(Stored items from a collection)
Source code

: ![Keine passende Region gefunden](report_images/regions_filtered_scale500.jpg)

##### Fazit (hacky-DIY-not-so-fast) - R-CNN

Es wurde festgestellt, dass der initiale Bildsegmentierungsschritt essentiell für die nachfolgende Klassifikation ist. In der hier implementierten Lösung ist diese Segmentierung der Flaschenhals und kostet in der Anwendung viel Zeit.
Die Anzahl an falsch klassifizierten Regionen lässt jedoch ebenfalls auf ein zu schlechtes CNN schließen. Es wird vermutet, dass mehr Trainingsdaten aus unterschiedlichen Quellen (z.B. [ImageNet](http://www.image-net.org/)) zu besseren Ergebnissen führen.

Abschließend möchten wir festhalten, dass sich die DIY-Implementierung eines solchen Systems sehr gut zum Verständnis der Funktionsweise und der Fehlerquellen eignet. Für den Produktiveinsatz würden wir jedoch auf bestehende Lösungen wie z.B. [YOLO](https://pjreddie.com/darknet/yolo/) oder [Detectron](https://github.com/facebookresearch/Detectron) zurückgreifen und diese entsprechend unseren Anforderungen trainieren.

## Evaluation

§ **What this task involves**: Starting from the line holding "Es wurde festgestellt, dass", restate the remaining lines of the data word for word, including the last.

§ **Result**:
Es wurde festgestellt, dass der initiale Bildsegmentierungsschritt essentiell für die nachfolgende Klassifikation ist. In der hier implementierten Lösung ist diese Segmentierung der Flaschenhals und kostet in der Anwendung viel Zeit.
Die Anzahl an falsch klassifizierten Regionen lässt jedoch ebenfalls auf ein zu schlechtes CNN schließen. Es wird vermutet, dass mehr Trainingsdaten aus unterschiedlichen Quellen (z.B. [ImageNet](http://www.image-net.org/)) zu besseren Ergebnissen führen.

Abschließend möchten wir festhalten, dass sich die DIY-Implementierung eines solchen Systems sehr gut zum Verständnis der Funktionsweise und der Fehlerquellen eignet. Für den Produktiveinsatz würden wir jedoch auf bestehende Lösungen wie z.B. [YOLO](https://pjreddie.com/darknet/yolo/) oder [Detectron](https://github.com/facebookresearch/Detectron) zurückgreifen und diese entsprechend unseren Anforderungen trainieren.

## Evaluation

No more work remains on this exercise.